━━ RECORDS FOR THIS TASK
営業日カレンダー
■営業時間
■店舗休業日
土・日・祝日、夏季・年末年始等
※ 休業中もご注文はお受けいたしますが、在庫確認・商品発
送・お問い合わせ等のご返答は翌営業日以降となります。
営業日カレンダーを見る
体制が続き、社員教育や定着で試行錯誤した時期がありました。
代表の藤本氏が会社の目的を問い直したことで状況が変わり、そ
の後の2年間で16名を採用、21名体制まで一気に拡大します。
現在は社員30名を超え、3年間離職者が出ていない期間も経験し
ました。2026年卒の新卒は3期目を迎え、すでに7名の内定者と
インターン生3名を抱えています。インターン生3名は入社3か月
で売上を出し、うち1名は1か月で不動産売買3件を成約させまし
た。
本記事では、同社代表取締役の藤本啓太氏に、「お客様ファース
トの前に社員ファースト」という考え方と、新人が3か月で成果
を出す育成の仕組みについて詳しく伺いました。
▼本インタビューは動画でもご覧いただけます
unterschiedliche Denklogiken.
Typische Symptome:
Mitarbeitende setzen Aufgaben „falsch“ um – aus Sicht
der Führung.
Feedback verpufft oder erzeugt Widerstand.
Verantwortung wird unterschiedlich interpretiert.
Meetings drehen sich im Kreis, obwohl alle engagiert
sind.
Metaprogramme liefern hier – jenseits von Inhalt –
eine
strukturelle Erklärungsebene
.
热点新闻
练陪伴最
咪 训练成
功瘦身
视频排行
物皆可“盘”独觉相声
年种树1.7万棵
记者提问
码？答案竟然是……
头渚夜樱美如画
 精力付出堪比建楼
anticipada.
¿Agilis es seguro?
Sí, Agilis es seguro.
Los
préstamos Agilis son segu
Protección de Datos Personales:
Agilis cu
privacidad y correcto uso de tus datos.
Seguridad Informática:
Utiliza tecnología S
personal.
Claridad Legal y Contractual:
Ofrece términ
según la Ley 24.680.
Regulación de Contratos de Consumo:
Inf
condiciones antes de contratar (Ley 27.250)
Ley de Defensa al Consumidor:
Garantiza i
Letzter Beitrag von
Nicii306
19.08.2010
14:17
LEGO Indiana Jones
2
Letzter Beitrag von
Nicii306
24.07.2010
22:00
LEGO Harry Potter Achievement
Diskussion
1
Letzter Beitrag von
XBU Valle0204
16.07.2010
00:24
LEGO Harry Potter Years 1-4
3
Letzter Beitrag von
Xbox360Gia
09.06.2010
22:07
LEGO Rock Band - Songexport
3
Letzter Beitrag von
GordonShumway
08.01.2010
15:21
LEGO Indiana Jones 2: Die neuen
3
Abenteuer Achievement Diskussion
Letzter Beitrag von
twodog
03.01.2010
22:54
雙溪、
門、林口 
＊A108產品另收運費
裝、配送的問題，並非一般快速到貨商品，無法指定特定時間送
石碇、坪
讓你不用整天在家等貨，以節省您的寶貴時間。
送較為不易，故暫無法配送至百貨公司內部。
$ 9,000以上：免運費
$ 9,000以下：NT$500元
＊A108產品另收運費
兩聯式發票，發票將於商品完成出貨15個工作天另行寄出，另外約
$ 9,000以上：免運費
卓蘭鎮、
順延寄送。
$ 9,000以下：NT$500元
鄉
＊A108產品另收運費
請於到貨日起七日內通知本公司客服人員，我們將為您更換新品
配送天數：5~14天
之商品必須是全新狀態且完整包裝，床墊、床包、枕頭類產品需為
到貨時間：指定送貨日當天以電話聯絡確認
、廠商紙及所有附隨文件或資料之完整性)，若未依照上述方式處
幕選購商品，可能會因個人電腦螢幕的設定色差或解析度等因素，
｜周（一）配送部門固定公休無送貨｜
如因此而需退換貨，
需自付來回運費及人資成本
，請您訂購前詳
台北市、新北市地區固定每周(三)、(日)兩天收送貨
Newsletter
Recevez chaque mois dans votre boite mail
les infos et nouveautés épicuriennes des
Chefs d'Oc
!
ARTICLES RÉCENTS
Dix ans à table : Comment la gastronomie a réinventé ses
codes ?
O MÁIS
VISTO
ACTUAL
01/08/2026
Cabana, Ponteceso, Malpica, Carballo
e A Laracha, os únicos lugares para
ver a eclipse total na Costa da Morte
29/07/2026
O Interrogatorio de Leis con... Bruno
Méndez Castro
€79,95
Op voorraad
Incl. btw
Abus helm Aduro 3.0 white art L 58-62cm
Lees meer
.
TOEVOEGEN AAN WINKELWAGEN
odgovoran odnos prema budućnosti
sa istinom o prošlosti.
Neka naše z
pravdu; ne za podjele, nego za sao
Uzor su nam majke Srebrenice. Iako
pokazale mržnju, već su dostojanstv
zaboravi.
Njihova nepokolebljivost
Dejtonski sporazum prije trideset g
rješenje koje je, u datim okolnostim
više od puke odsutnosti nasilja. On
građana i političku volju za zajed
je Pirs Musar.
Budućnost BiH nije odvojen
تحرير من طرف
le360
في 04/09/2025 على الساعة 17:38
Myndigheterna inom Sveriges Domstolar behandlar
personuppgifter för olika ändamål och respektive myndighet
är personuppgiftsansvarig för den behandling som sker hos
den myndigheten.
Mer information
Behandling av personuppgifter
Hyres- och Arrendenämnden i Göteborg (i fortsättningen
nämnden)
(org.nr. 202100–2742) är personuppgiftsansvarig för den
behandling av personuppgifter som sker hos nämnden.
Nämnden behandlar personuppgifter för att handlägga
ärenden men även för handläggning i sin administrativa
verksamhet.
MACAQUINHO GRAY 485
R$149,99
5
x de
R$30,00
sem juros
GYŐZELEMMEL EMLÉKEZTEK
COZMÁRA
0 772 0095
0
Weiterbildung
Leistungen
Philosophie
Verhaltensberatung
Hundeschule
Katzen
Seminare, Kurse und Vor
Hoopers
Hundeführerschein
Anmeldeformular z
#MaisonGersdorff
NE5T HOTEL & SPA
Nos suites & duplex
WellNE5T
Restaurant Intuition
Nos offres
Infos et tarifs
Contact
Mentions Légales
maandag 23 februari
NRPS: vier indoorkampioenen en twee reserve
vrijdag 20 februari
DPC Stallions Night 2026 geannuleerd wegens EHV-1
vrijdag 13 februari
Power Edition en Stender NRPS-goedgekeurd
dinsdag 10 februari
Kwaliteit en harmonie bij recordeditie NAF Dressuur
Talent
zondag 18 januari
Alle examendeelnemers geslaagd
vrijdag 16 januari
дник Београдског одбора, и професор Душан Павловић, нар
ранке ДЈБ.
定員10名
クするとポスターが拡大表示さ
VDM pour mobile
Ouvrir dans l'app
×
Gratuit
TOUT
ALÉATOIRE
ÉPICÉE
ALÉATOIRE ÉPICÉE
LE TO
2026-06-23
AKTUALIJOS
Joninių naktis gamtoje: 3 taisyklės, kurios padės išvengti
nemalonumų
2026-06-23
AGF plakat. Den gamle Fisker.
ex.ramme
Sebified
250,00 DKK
━━━━
# PROBLEM REQUIREMENTS
Print every one of the rows above, reproducing each character without change.

# ANSWER BOX
営業日カレンダー
■営業時間
■店舗休業日
土・日・祝日、夏季・年末年始等
※ 休業中もご注文はお受けいたしますが、在庫確認・商品発
送・お問い合わせ等のご返答は翌営業日以降となります。
営業日カレンダーを見る
体制が続き、社員教育や定着で試行錯誤した時期がありました。
代表の藤本氏が会社の目的を問い直したことで状況が変わり、そ
の後の2年間で16名を採用、21名体制まで一気に拡大します。
現在は社員30名を超え、3年間離職者が出ていない期間も経験し
ました。2026年卒の新卒は3期目を迎え、すでに7名の内定者と
インターン生3名を抱えています。インターン生3名は入社3か月
で売上を出し、うち1名は1か月で不動産売買3件を成約させまし
た。
本記事では、同社代表取締役の藤本啓太氏に、「お客様ファース
トの前に社員ファースト」という考え方と、新人が3か月で成果
を出す育成の仕組みについて詳しく伺いました。
▼本インタビューは動画でもご覧いただけます
unterschiedliche Denklogiken.
Typische Symptome:
Mitarbeitende setzen Aufgaben „falsch“ um – aus Sicht
der Führung.
Feedback verpufft oder erzeugt Widerstand.
Verantwortung wird unterschiedlich interpretiert.
Meetings drehen sich im Kreis, obwohl alle engagiert
sind.
Metaprogramme liefern hier – jenseits von Inhalt –
eine
strukturelle Erklärungsebene
.
热点新闻
练陪伴最
咪 训练成
功瘦身
视频排行
物皆可“盘”独觉相声
年种树1.7万棵
记者提问
码？答案竟然是……
头渚夜樱美如画
 精力付出堪比建楼
anticipada.
¿Agilis es seguro?
Sí, Agilis es seguro.
Los
préstamos Agilis son segu
Protección de Datos Personales:
Agilis cu
privacidad y correcto uso de tus datos.
Seguridad Informática:
Utiliza tecnología S
personal.
Claridad Legal y Contractual:
Ofrece términ
según la Ley 24.680.
Regulación de Contratos de Consumo:
Inf
condiciones antes de contratar (Ley 27.250)
Ley de Defensa al Consumidor:
Garantiza i
Letzter Beitrag von
Nicii306
19.08.2010
14:17
LEGO Indiana Jones
2
Letzter Beitrag von
Nicii306
24.07.2010
22:00
LEGO Harry Potter Achievement
Diskussion
1
Letzter Beitrag von
XBU Valle0204
16.07.2010
00:24
LEGO Harry Potter Years 1-4
3
Letzter Beitrag von
Xbox360Gia
09.06.2010
22:07
LEGO Rock Band - Songexport
3
Letzter Beitrag von
GordonShumway
08.01.2010
15:21
LEGO Indiana Jones 2: Die neuen
3
Abenteuer Achievement Diskussion
Letzter Beitrag von
twodog
03.01.2010
22:54
雙溪、
門、林口 
＊A108產品另收運費
裝、配送的問題，並非一般快速到貨商品，無法指定特定時間送
石碇、坪
讓你不用整天在家等貨，以節省您的寶貴時間。
送較為不易，故暫無法配送至百貨公司內部。
$ 9,000以上：免運費
$ 9,000以下：NT$500元
＊A108產品另收運費
兩聯式發票，發票將於商品完成出貨15個工作天另行寄出，另外約
$ 9,000以上：免運費
卓蘭鎮、
順延寄送。
$ 9,000以下：NT$500元
鄉
＊A108產品另收運費
請於到貨日起七日內通知本公司客服人員，我們將為您更換新品
配送天數：5~14天
之商品必須是全新狀態且完整包裝，床墊、床包、枕頭類產品需為
到貨時間：指定送貨日當天以電話聯絡確認
、廠商紙及所有附隨文件或資料之完整性)，若未依照上述方式處
幕選購商品，可能會因個人電腦螢幕的設定色差或解析度等因素，
｜周（一）配送部門固定公休無送貨｜
如因此而需退換貨，
需自付來回運費及人資成本
，請您訂購前詳
台北市、新北市地區固定每周(三)、(日)兩天收送貨
Newsletter
Recevez chaque mois dans votre boite mail
les infos et nouveautés épicuriennes des
Chefs d'Oc
!
ARTICLES RÉCENTS
Dix ans à table : Comment la gastronomie a réinventé ses
codes ?
O MÁIS
VISTO
ACTUAL
01/08/2026
Cabana, Ponteceso, Malpica, Carballo
e A Laracha, os únicos lugares para
ver a eclipse total na Costa da Morte
29/07/2026
O Interrogatorio de Leis con... Bruno
Méndez Castro
€79,95
Op voorraad
Incl. btw
Abus helm Aduro 3.0 white art L 58-62cm
Lees meer
.
TOEVOEGEN AAN WINKELWAGEN
odgovoran odnos prema budućnosti
sa istinom o prošlosti.
Neka naše z
pravdu; ne za podjele, nego za sao
Uzor su nam majke Srebrenice. Iako
pokazale mržnju, već su dostojanstv
zaboravi.
Njihova nepokolebljivost
Dejtonski sporazum prije trideset g
rješenje koje je, u datim okolnostim
više od puke odsutnosti nasilja. On
građana i političku volju za zajed
je Pirs Musar.
Budućnost BiH nije odvojen
تحرير من طرف
le360
في 04/09/2025 على الساعة 17:38
Myndigheterna inom Sveriges Domstolar behandlar
personuppgifter för olika ändamål och respektive myndighet
är personuppgiftsansvarig för den behandling som sker hos
den myndigheten.
Mer information
Behandling av personuppgifter
Hyres- och Arrendenämnden i Göteborg (i fortsättningen
nämnden)
(org.nr. 202100–2742) är personuppgiftsansvarig för den
behandling av personuppgifter som sker hos nämnden.
Nämnden behandlar personuppgifter för att handlägga
ärenden men även för handläggning i sin administrativa
verksamhet.
MACAQUINHO GRAY 485
R$149,99
5
x de
R$30,00
sem juros
GYŐZELEMMEL EMLÉKEZTEK
COZMÁRA
0 772 0095
0
Weiterbildung
Leistungen
Philosophie
Verhaltensberatung
Hundeschule
Katzen
Seminare, Kurse und Vor
Hoopers
Hundeführerschein
Anmeldeformular z
#MaisonGersdorff
NE5T HOTEL & SPA
Nos suites & duplex
WellNE5T
Restaurant Intuition
Nos offres
Infos et tarifs
Contact
Mentions Légales
maandag 23 februari
NRPS: vier indoorkampioenen en twee reserve
vrijdag 20 februari
DPC Stallions Night 2026 geannuleerd wegens EHV-1
vrijdag 13 februari
Power Edition en Stender NRPS-goedgekeurd
dinsdag 10 februari
Kwaliteit en harmonie bij recordeditie NAF Dressuur
Talent
zondag 18 januari
Alle examendeelnemers geslaagd
vrijdag 16 januari
дник Београдског одбора, и професор Душан Павловић, нар
ранке ДЈБ.
定員10名
クするとポスターが拡大表示さ
VDM pour mobile
Ouvrir dans l'app
×
Gratuit
TOUT
ALÉATOIRE
ÉPICÉE
ALÉATOIRE ÉPICÉE
LE TO
2026-06-23
AKTUALIJOS
Joninių naktis gamtoje: 3 taisyklės, kurios padės išvengti
nemalonumų
2026-06-23
AGF plakat. Den gamle Fisker.
ex.ramme
Sebified
250,00 DKK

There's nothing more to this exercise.